**Directions for this task**
Arrange every line of the listing below as a Markdown table with two columns, Row and Listing line. Number the rows and skip any blank lines.

(Records from a dataset)
■ ■ ■ ■ ■

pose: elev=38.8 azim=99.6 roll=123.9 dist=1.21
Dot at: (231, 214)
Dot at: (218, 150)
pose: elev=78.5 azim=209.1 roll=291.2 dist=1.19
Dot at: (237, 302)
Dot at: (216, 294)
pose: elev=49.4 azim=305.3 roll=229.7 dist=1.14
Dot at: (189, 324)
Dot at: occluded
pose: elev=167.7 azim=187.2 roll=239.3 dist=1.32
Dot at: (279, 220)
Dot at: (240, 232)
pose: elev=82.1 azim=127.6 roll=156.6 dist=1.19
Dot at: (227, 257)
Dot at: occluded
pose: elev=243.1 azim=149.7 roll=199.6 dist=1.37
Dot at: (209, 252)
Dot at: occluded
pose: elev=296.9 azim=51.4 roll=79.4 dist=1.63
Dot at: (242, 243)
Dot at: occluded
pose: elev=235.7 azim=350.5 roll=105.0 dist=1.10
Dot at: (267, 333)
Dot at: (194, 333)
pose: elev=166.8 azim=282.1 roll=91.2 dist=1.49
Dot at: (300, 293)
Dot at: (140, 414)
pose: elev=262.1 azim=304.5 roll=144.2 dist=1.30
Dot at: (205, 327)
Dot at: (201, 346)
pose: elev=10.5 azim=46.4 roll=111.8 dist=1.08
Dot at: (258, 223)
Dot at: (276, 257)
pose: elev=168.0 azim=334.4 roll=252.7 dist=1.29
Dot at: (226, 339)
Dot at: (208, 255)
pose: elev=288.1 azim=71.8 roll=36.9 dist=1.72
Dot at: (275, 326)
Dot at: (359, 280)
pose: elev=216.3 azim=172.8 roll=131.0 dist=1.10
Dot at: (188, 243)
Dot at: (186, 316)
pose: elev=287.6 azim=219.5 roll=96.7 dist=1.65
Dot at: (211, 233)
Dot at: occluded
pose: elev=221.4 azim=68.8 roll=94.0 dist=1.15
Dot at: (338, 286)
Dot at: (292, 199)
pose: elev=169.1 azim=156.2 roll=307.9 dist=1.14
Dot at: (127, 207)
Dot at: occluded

■ ■ ■ ■ ■

**Exercise solution**
| Row | Listing line |
|---|---|
| 1 | pose: elev=38.8 azim=99.6 roll=123.9 dist=1.21 |
| 2 | Dot at: (231, 214) |
| 3 | Dot at: (218, 150) |
| 4 | pose: elev=78.5 azim=209.1 roll=291.2 dist=1.19 |
| 5 | Dot at: (237, 302) |
| 6 | Dot at: (216, 294) |
| 7 | pose: elev=49.4 azim=305.3 roll=229.7 dist=1.14 |
| 8 | Dot at: (189, 324) |
| 9 | Dot at: occluded |
| 10 | pose: elev=167.7 azim=187.2 roll=239.3 dist=1.32 |
| 11 | Dot at: (279, 220) |
| 12 | Dot at: (240, 232) |
| 13 | pose: elev=82.1 azim=127.6 roll=156.6 dist=1.19 |
| 14 | Dot at: (227, 257) |
| 15 | Dot at: occluded |
| 16 | pose: elev=243.1 azim=149.7 roll=199.6 dist=1.37 |
| 17 | Dot at: (209, 252) |
| 18 | Dot at: occluded |
| 19 | pose: elev=296.9 azim=51.4 roll=79.4 dist=1.63 |
| 20 | Dot at: (242, 243) |
| 21 | Dot at: occluded |
| 22 | pose: elev=235.7 azim=350.5 roll=105.0 dist=1.10 |
| 23 | Dot at: (267, 333) |
| 24 | Dot at: (194, 333) |
| 25 | pose: elev=166.8 azim=282.1 roll=91.2 dist=1.49 |
| 26 | Dot at: (300, 293) |
| 27 | Dot at: (140, 414) |
| 28 | pose: elev=262.1 azim=304.5 roll=144.2 dist=1.30 |
| 29 | Dot at: (205, 327) |
| 30 | Dot at: (201, 346) |
| 31 | pose: elev=10.5 azim=46.4 roll=111.8 dist=1.08 |
| 32 | Dot at: (258, 223) |
| 33 | Dot at: (276, 257) |
| 34 | pose: elev=168.0 azim=334.4 roll=252.7 dist=1.29 |
| 35 | Dot at: (226, 339) |
| 36 | Dot at: (208, 255) |
| 37 | pose: elev=288.1 azim=71.8 roll=36.9 dist=1.72 |
| 38 | Dot at: (275, 326) |
| 39 | Dot at: (359, 280) |
| 40 | pose: elev=216.3 azim=172.8 roll=131.0 dist=1.10 |
| 41 | Dot at: (188, 243) |
| 42 | Dot at: (186, 316) |
| 43 | pose: elev=287.6 azim=219.5 roll=96.7 dist=1.65 |
| 44 | Dot at: (211, 233) |
| 45 | Dot at: occluded |
| 46 | pose: elev=221.4 azim=68.8 roll=94.0 dist=1.15 |
| 47 | Dot at: (338, 286) |
| 48 | Dot at: (292, 199) |
| 49 | pose: elev=169.1 azim=156.2 roll=307.9 dist=1.14 |
| 50 | Dot at: (127, 207) |
| 51 | Dot at: occluded |